» **Source extract**:
The Olympus Digital Imaging Center
The Olympus Digital Imaging Center opened its doors at the Banana Factory in September 2005. It is the only free standing permanent digital classroom sponsored by Olympus America. There are 15 student computer stations as well a special teacher station. State of the art software packages and large format printers are available to students. This is a very popular spot during our First Friday events. Classes for all ages and levels take place in the classroom including special after school at-risk youth programming.
Pennsylvania Youth Theatre
A non-profit performing arts organization housed in the Banana Factory was founded under the principles of educating, enriching, and entertaining youth and their families through live theatre. Acting, Dancing and Singing are the three core areas PYT focuses on, with classes in all three. PYT students audition to be cast in our professionally produced musicals and plays throughout the year, as well as perform in a variety of venues, festivals, and showcases.
R. K. Laros Ceramics Classroom is a dedicated space for wheel throwing and hand-building classes and workshops. One of the Banana Factory’s most popular classes is Adventures in Wheel Throwing with our resident ceramic artist Deborah Slahta. We also offer classes exploring ceramics surface. There are classes scheduled for all ages and levels and a raku kiln on site.
R. K. Laros Photography Darkroom is a traditional digital darkroom center dedicated to teaching photography and digital imaging. The darkroom allows students the opportunity to get to know the magic of film-based photography and walks students through the entire photographic process, from shooting pictures to developing film to watching photographs appear in the developer tray.

» **Provided material**:
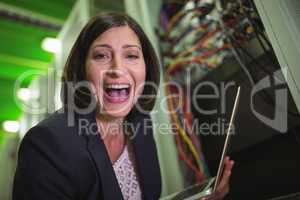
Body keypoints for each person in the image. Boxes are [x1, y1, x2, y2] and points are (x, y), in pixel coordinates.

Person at [12, 12, 233, 200]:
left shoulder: (139, 126)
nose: (117, 68)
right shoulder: (47, 143)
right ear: (81, 71)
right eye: (101, 56)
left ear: (146, 69)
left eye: (131, 55)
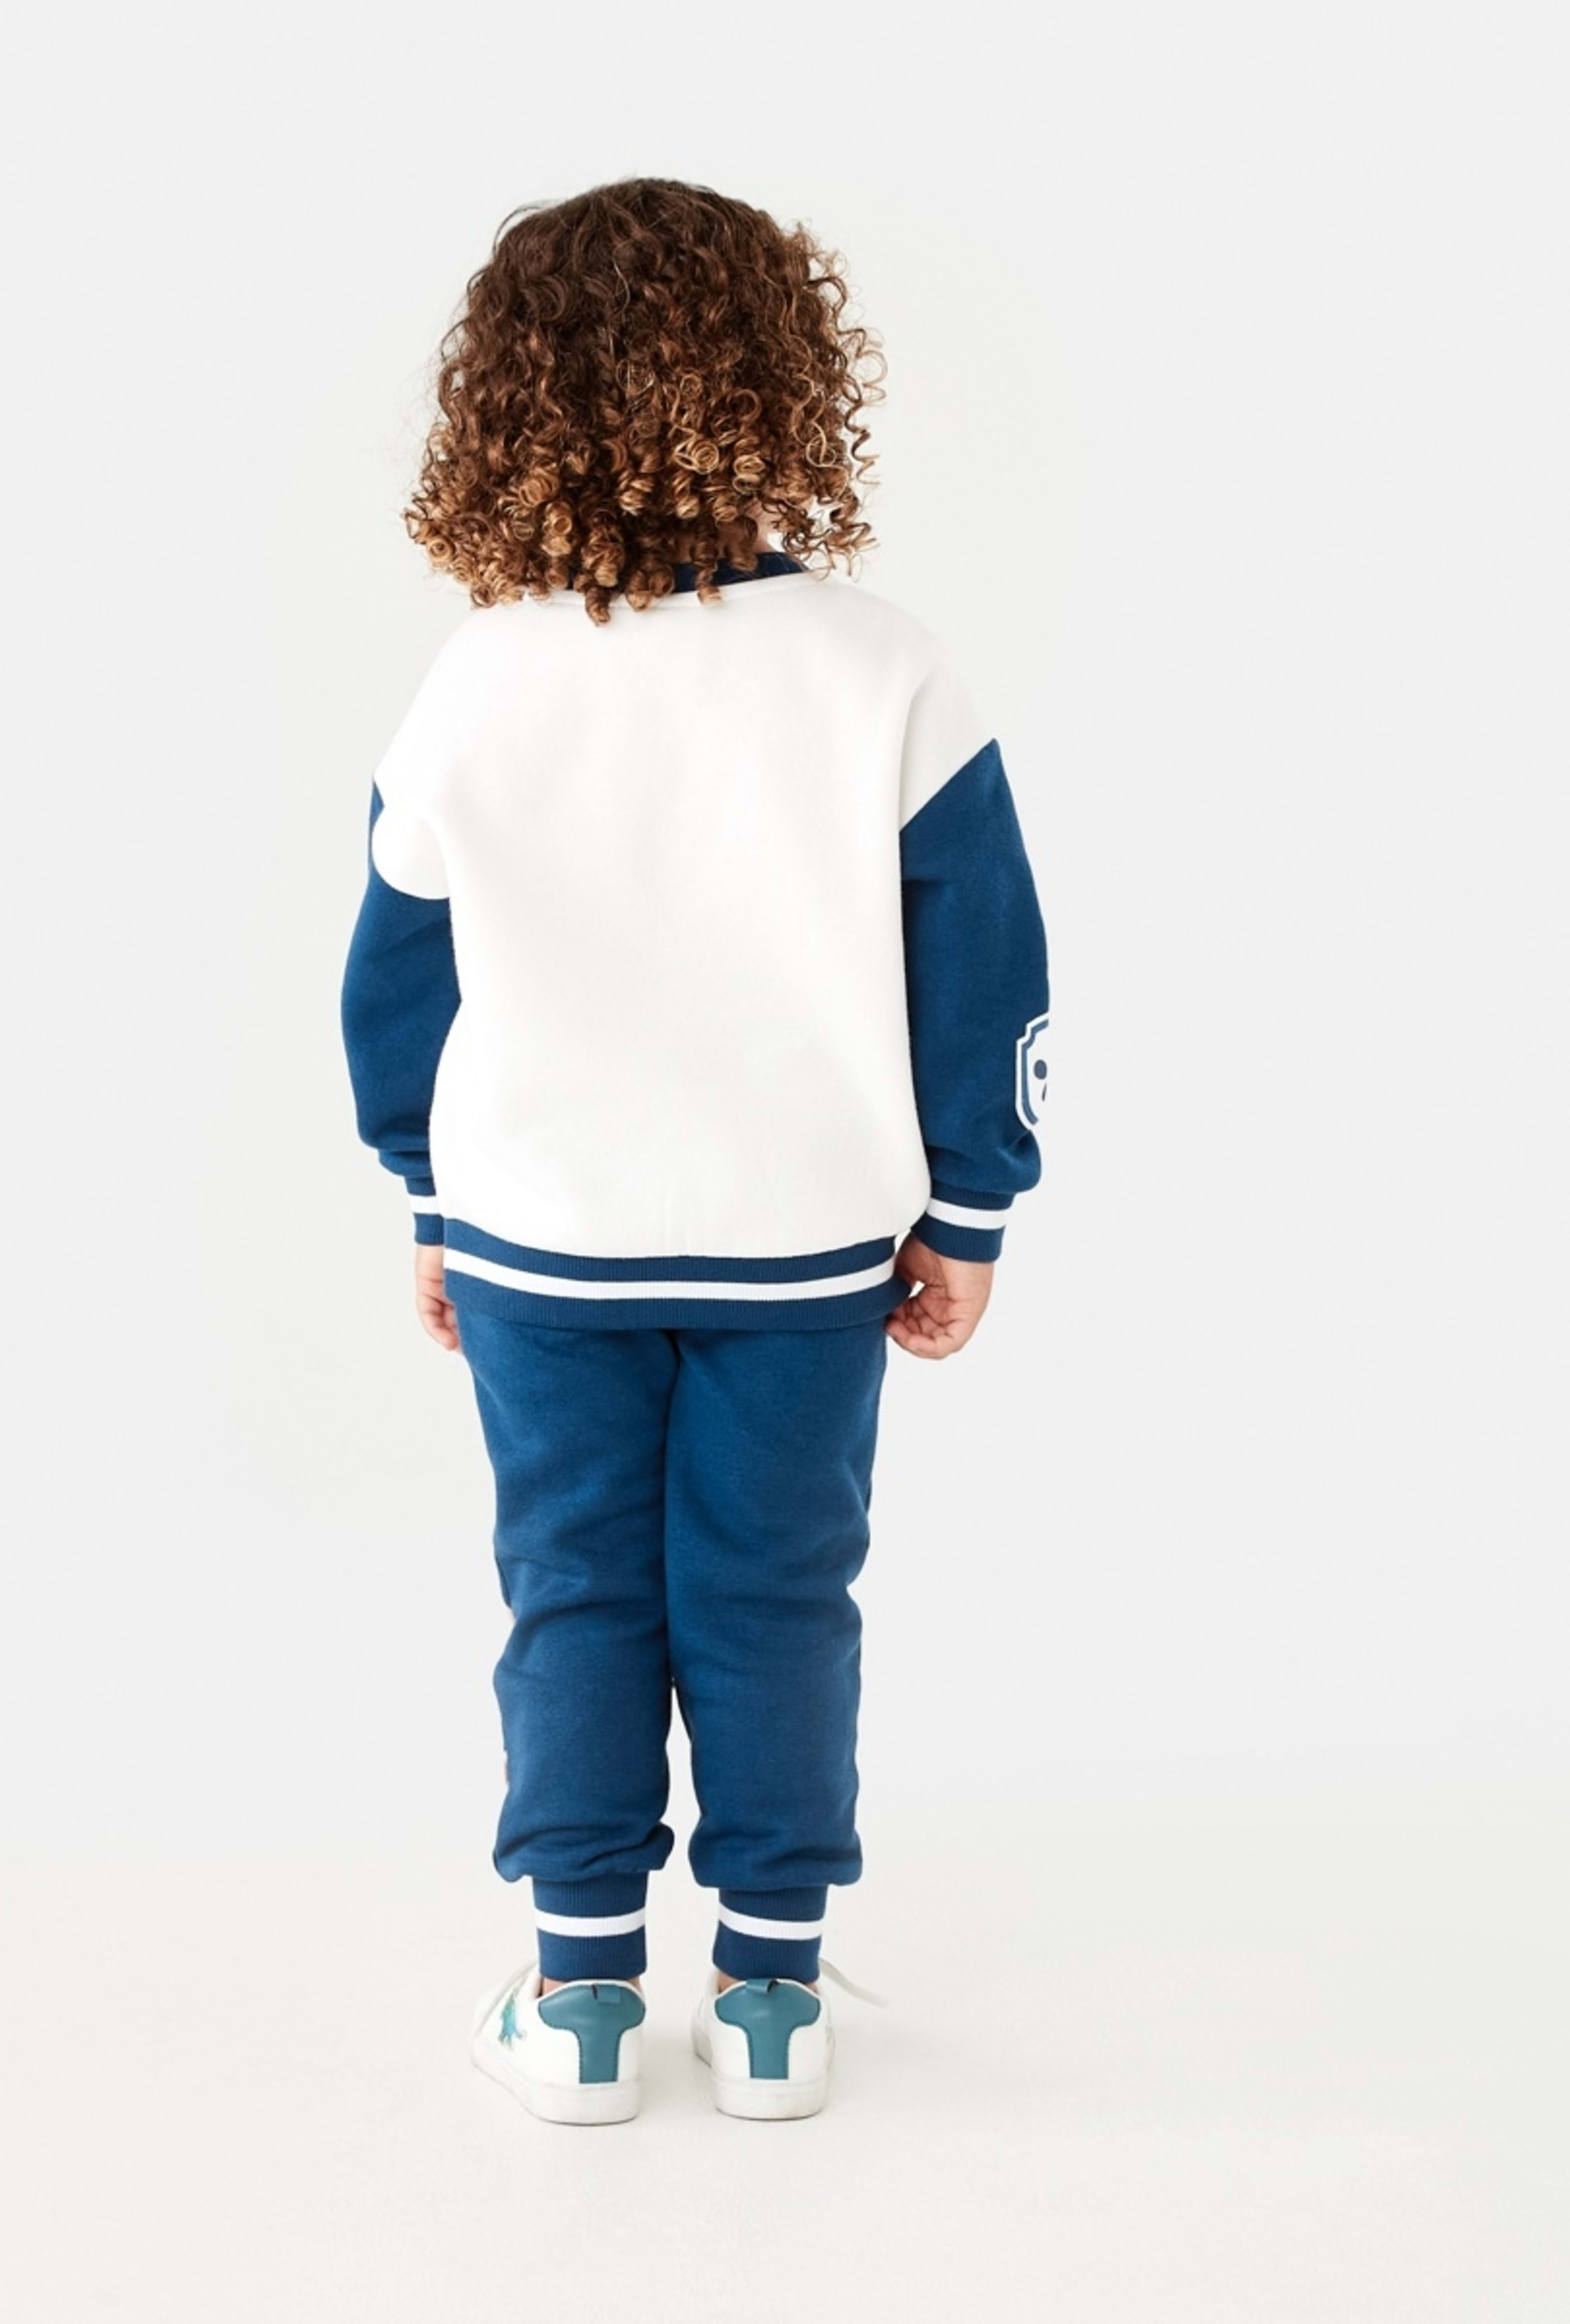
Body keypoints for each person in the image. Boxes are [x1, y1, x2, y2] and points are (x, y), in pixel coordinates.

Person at [340, 177, 1050, 2124]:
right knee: (777, 1595)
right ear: (786, 380)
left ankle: (581, 2003)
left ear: (510, 403)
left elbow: (398, 975)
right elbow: (983, 965)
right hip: (805, 1249)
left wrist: (429, 1192)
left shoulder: (482, 675)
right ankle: (772, 1999)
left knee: (573, 1589)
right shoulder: (883, 668)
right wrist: (972, 1206)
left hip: (541, 1245)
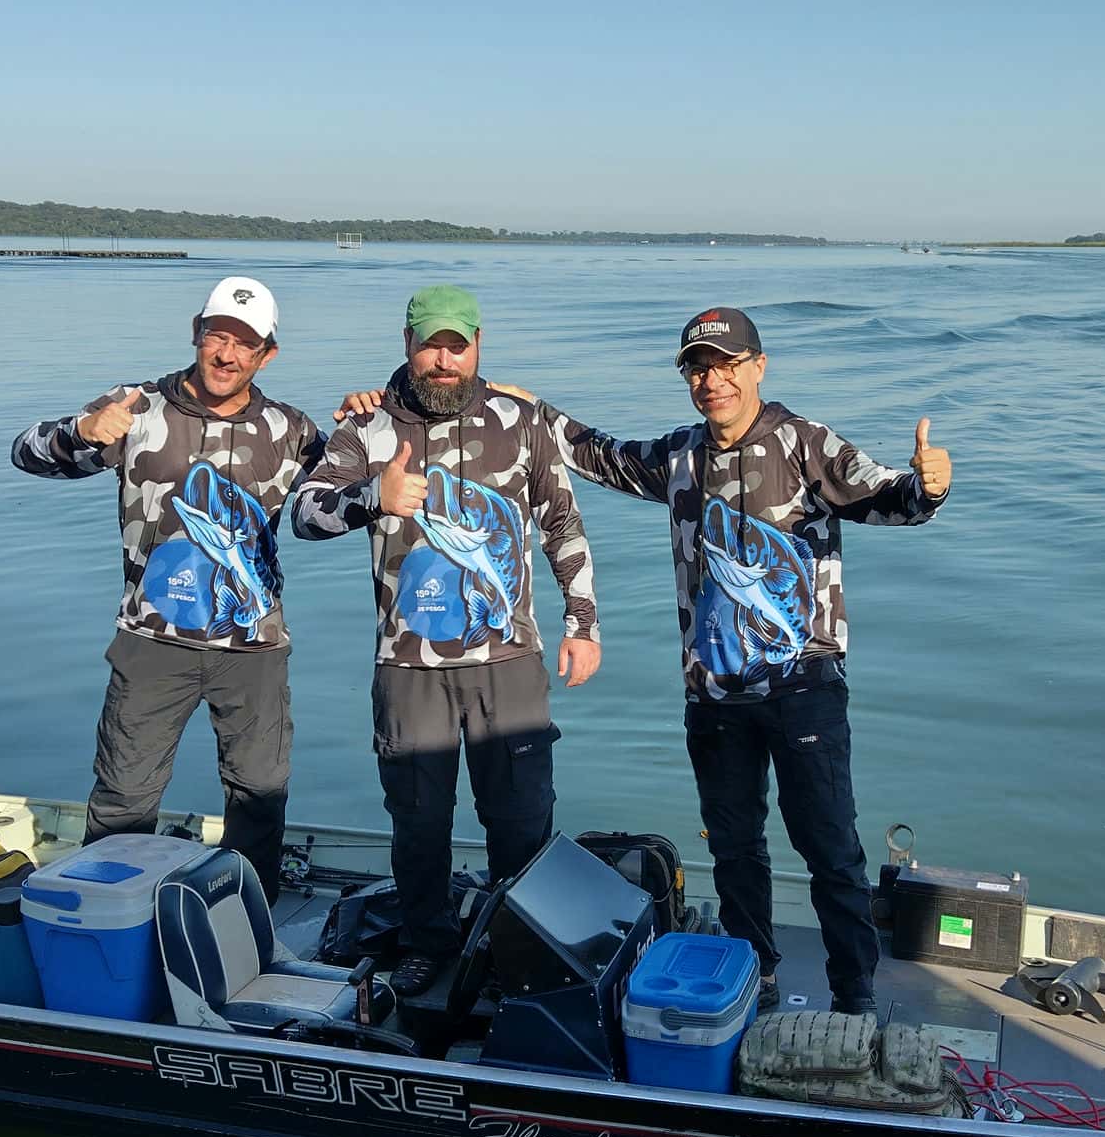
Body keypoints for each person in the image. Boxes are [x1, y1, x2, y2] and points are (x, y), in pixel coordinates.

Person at [524, 306, 950, 1016]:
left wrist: (928, 487)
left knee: (830, 848)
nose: (712, 380)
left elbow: (889, 498)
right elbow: (594, 452)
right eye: (698, 368)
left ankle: (854, 994)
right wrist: (523, 404)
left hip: (804, 683)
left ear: (758, 367)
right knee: (733, 847)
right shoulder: (679, 457)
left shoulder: (805, 444)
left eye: (726, 365)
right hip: (714, 692)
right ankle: (756, 973)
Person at [289, 285, 602, 995]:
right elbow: (305, 514)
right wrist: (372, 498)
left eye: (457, 346)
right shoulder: (366, 428)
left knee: (522, 819)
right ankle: (426, 941)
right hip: (408, 667)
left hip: (509, 661)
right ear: (407, 344)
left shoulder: (521, 421)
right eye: (431, 345)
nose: (443, 360)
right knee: (418, 822)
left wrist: (582, 625)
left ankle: (518, 947)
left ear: (477, 345)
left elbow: (563, 524)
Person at [11, 275, 322, 901]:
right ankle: (105, 913)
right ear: (196, 333)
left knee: (259, 797)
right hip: (150, 642)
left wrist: (386, 405)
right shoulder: (136, 407)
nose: (226, 355)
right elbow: (26, 452)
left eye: (245, 343)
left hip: (254, 649)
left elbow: (349, 492)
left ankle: (250, 923)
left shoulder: (292, 430)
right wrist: (82, 431)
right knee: (124, 797)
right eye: (217, 336)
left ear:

» **Activity list**:
a: Using the Banana Factory passage, answer each question briefly.
(i) In what month and year did the Olympus Digital Imaging Center open?
(ii) What are the three core areas that Pennsylvania Youth Theatre focuses on?
(iii) Who teaches Adventures in Wheel Throwing?
b: Decide whether each statement agrees with the Banana Factory passage, and support each answer with the deciding words from the passage.
(i) The Olympus Digital Imaging Center has 20 student computer stations.
(ii) Pennsylvania Youth Theatre is a non-profit organization.
(iii) The ceramics classroom has a raku kiln on site.
c: Extend the Banana Factory passage, starting after its last sentence, which ends "watching photographs appear in the developer tray."

» **Expected results**:
a:
(i) September 2005
(ii) Acting, dancing and singing
(iii) Deborah Slahta, the resident ceramic artist

b:
(i) No: "There are 15 student computer stations as well a special teacher station."
(ii) Yes: "A non-profit performing arts organization housed in the Banana Factory"
(iii) Yes: "There are classes scheduled for all ages and levels and a raku kiln on site."

c:
Public Art at the Banana Factory
Mr. Imagination Bus Shelter
World renowned outsider artist Mr. Imagination made his home in Bethlehem, PA for a few years in the early 2000’s. He was the first Banana Factory Artist in Residence. The bus shelter was created along with help from youth in the Pennsylvania CareerLink Program as a job skill training session. Young artists assisted Mr. I in the design the shelter and get approval from Northampton Transportation Authority. They received hourly pay while learning to take initiative and work as a team to complete the shelter from start to finish. Most of these youth were from the Southside area and see the shelter as a source of pride and a testament to the beloved Mr. Imagination who passed away in 2012.
A Joyful Experience
Susan Small made this one of a kind sculpture A Joyful Experience in clay and it has stood the test of time and weather! Amazing in itself, with a hurricane under its belt, the whimsical piece continues to amaze and delight visitors to the Banana Factory.
Homage to Humanity
Lehigh County sculptor Karel Mikolas was selected as the winner of Banana Factory’s first Outdoor Sculpture Competition. Mikolas created “Homage to Humanity,” a composition consisting of three larger-than-life concrete figures. The sculpture competition was open to any artist 18 years or older residing within 100 miles of Bethlehem. Mikolas was selected from three finalists who went before a jury.
The Banana Factory was a proud partner for more than 13 years in the Banana Works Projects which flourished around the entire Lehigh Valley from 1998-2011. Professional artists who specialized in public art and teaching young adults worked with 9 participants in a job skills training program run by Pennsylvania CareerLink. Various community funders supported the program including Just Born, The Bethlehem Housing Authority and St Luke’s Hospital. Over the course of 6 weeks participants learned how to create sketches, present the work to the client and make alterations from that feedback. They then learned to paint or work with mosaics to create a stunning outdoor work of art from start to finish. Skills they learn is working with the team, accepting authority, arrive on time and positive attitude. Most of the participants were from the area in which the work was created, which created a continued sense of civic pride for everyone.